• **TEXT SHOWN**:
With assault and rape allegations being levelled against Roman Polanski, Woody Allen, Picasso and Harvey Weinstein, people’s first response has been: ‘we need to separate art from the artist’. But the answer to ‘what do we do with the art of monstrous men’ is simple – chuck it. Picasso’s doodles would not be worth anything without his name on it.

On a side note, if you want to see the art of powerful women, see the paintings of Artemisia Gentileschi. A Renaissance painter from Italy, she drew Judith slaying Holofernes in the 17th century, wherein the Biblical characters were replaced by her story. Gentileschi is Judith and she beheads not Holofernes, but the man who raped her, her tutor and artist Agostino Tassi.

(Galileo was Gentileschi’s friend, so the blood spurting out of Holofernes follows parabolic projectiles, something Galileo had just discovered at the time.)

Like Gadsby, Gentileschi needed to tell her story and did.

Because “there is nothing stronger than a broken woman who has rebuilt herself”.

Nanette leaves one crying, laughing and wondering. It’s a show like no other, it doesn’t fit in a genre – exactly how Gadsby wanted it.

It makes one think about the Indian comedy scene, which is also male dominated. At Rajeev Masand’s recent round table for comedians, there was only one woman comic. What a shame that we still don’t buy enough tickets to go see women do stand-up or can’t take the feminism because ‘hey I came to laugh, not to introspect’.

India needs a Nanette. A transformative hour.

As my college roommate’s poster read: In theatre, blood is ketchup. In performance, everything is real.

• **WORK TO COMPLETE**:
(a) List every man the commentary names in its opening sentence as facing assault and rape allegations.
(b) According to the commentary, whom does Gentileschi's Judith behead in place of Holofernes?

• **INFORMATION PROVIDED**:
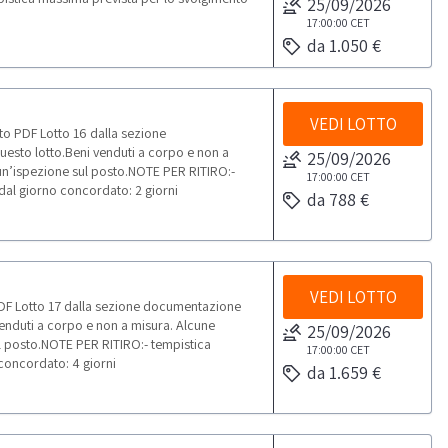
25/09/2026
17:00:00
CET
da 1.050 €
VEDI LOTTO
to PDF Lotto 16 dalla sezione
uesto lotto.Beni venduti a corpo e non a
25/09/2026
un’ispezione sul posto.NOTE PER RITIRO:-
17:00:00
CET
 dal giorno concordato: 2 giorni
da 788 €
VEDI LOTTO
PDF Lotto 17 dalla sezione documentazione
 venduti a corpo e non a misura. Alcune
25/09/2026
l posto.NOTE PER RITIRO:- tempistica
17:00:00
CET
 concordato: 4 giorni
da 1.659 €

• **RESULTS OF THE TASKS**:
(a) Roman Polanski, Woody Allen, Picasso, Harvey Weinstein

(b) The man who raped her, her tutor and artist Agostino Tassi.